**Dataset records:**
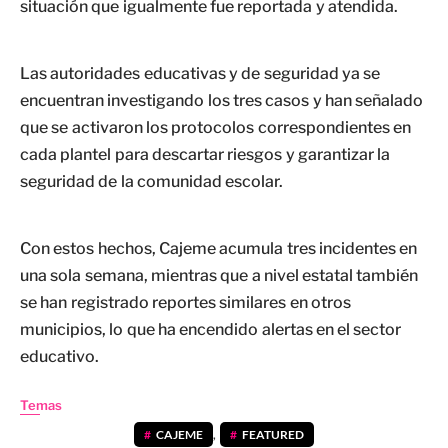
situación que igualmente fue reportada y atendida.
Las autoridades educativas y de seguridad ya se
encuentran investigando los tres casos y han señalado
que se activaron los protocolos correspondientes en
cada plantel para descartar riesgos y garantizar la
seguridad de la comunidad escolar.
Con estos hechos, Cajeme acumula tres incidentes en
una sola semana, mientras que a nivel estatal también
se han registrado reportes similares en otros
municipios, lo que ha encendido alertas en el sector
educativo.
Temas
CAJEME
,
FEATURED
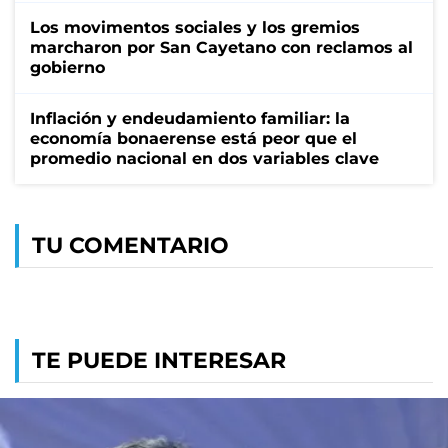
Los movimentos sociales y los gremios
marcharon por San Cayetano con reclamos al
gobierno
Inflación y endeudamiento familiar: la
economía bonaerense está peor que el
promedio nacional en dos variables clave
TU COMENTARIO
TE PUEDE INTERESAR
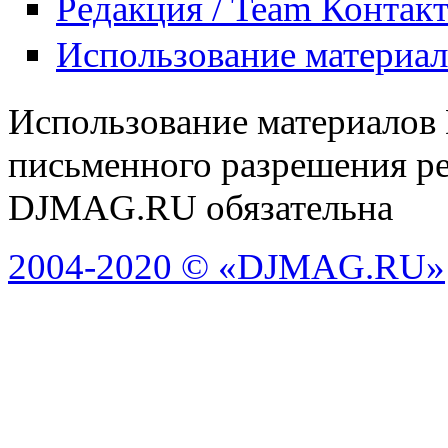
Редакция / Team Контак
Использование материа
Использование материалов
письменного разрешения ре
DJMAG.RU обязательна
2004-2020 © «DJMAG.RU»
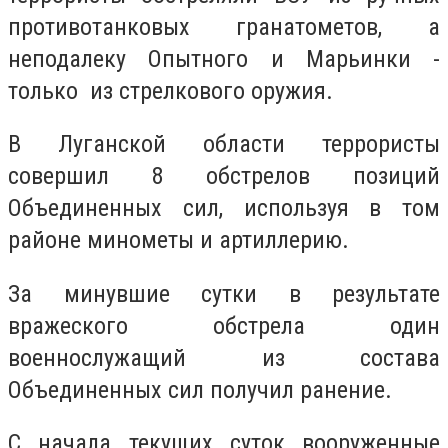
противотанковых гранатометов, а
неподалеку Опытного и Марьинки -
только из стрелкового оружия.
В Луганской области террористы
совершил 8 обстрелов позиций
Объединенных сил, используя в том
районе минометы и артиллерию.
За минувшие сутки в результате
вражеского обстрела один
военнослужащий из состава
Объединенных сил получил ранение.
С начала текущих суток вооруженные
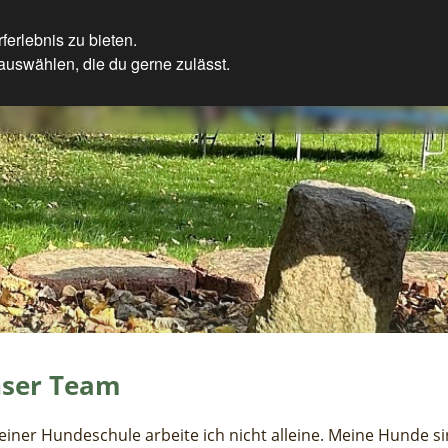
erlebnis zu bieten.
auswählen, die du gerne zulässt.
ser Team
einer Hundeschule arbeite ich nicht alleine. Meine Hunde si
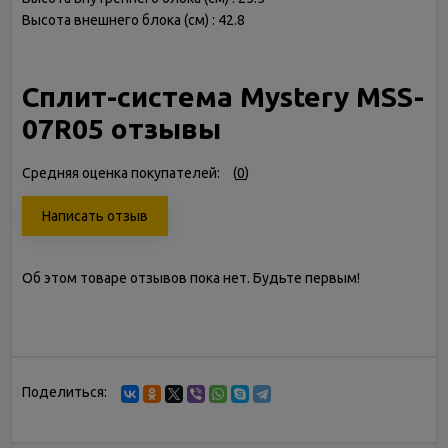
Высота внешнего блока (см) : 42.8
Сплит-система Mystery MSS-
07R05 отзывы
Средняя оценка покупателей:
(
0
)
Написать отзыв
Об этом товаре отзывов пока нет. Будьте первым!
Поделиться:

**Exercise requirements:** Note every line of the records that holds the word "Использование", and copy it.

**Answer to the exercise:**
Использование материа
Использование материалов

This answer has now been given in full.